Survey Identifies Importance of Proper Workplace Culture

The Eagle Hill Consulting Federal Workplace Culture Survey, conducted through the Government Business Council (GBC), identified key opportunity areas to improve federal workforce culture and the culture’s impact on mission delivery. The report found significant misalignment between organizations’ policies and core values and sought to explore why and how that misalignment plays out in the federal workforce.

Overall, the survey found that 72 percent of federal employees responding to the survey felt proud to work for their organization. However, only 49 percent indicated they would be willing to stay at their organization if offered a similar position with comparable pay and benefits elsewhere.

The vast majority of employees surveyed (86 percent) agreed that culture directly impacts the organization’s success, 79 percent agreed that culture drives their productivity and 76 percent felt it drove their ability to serve customers.

“Culture is how work gets done, and the research shows that employees instinctively know that culture directly impacts their individual performance. Culture sets the tone for employees to feel empowered and connected to their agency, which keeps them on the job and performing at the highest level,” Melissa Jezior, CEO of Eagle Hill, explained. “But, the disconnect we see in the research is that in many cases, an agency’s stated culture doesn’t line up its actual practices and policies. And it’s that misalignment that can ultimately lead to problematic employee experiences that can drive them out the door.”

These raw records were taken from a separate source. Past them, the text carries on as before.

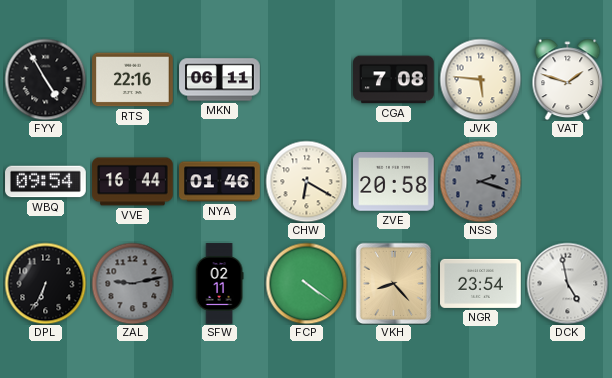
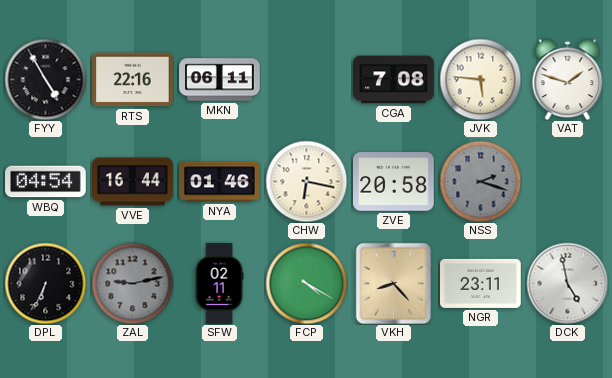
WBQ: 09:54 -> 04:54
CHW: 6:20 -> 6:17
FCP: 4:21 -> 4:20
NGR: 23:54 -> 23:11
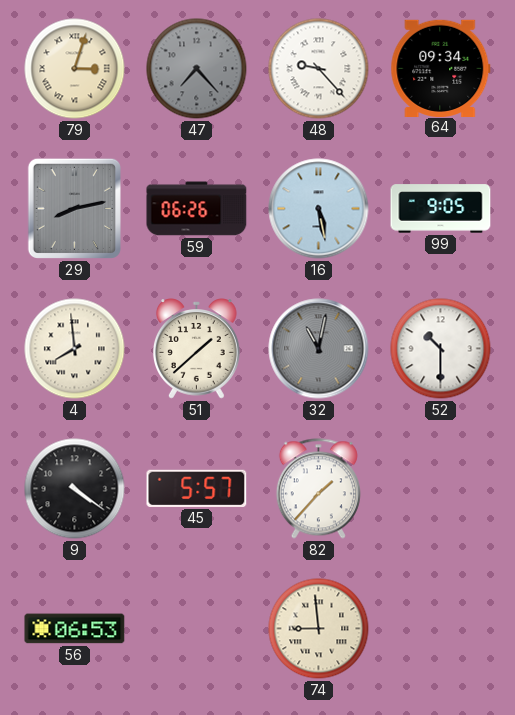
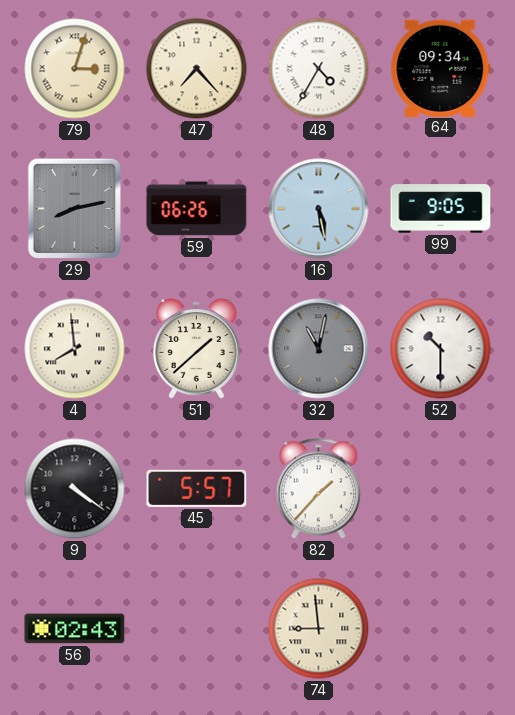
47 dial: grey -> cream
48: 9:23 -> 4:35
56: 06:53 -> 02:43
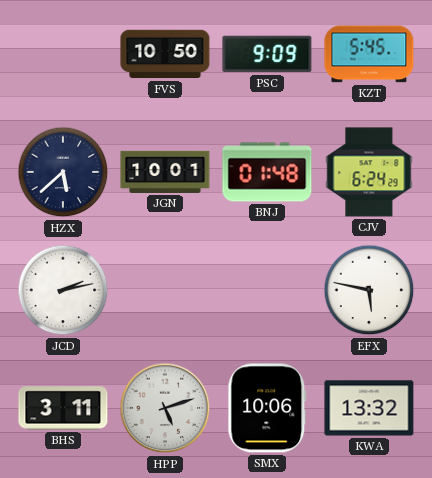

Less than half of employees surveyed said the way their organization advertises itself aligns with their experience on the job, and 55 percent said their organization’s policies align with their core values. Furthermore, only 38 percent of federal employees surveyed said they trust their executive leadership.

The group offered four recommendations for building and sustaining a strong workplace culture:

  1. Make culture core to your organization’s strategic plan. Elevate culture planning to your agency’s larger strategic planning process, on par with performance, human capital and budget planning.

  2. Bring culture alive at all levels. Provide the appropriate structure and assign accountability for culture to every level of the organization. The right governance equips the entire organization to drive toward its values-based priorities.

  3. Assess often how you’re doing on culture. Monitor risks and nurture the organizational culture to continue to grow it in the desired direction. Because the external and internal factors that can shape culture change frequently, culture improvement is never a one-and-done exercise.

  4. Acknowledge what is working and adjust what is not. Recognize the challenge of the potentially entrenched cultural practices of employees who have decades of tenure. Take a candid look at how to elevate employees who have embraced the precepts of the organizational culture and enthusiastically contribute to bringing the culture to life.

The Eagle Hill Consulting Federal Workplace Culture Survey 2019 was conducted online by Government Business Council (GBC) between May and June 2019. The online survey included federal workers from a random sample of civilian and military respondents across the United States. The survey polled respondents on aspects of culture including leadership, core values, employee satisfaction, employee experience, and teamwork.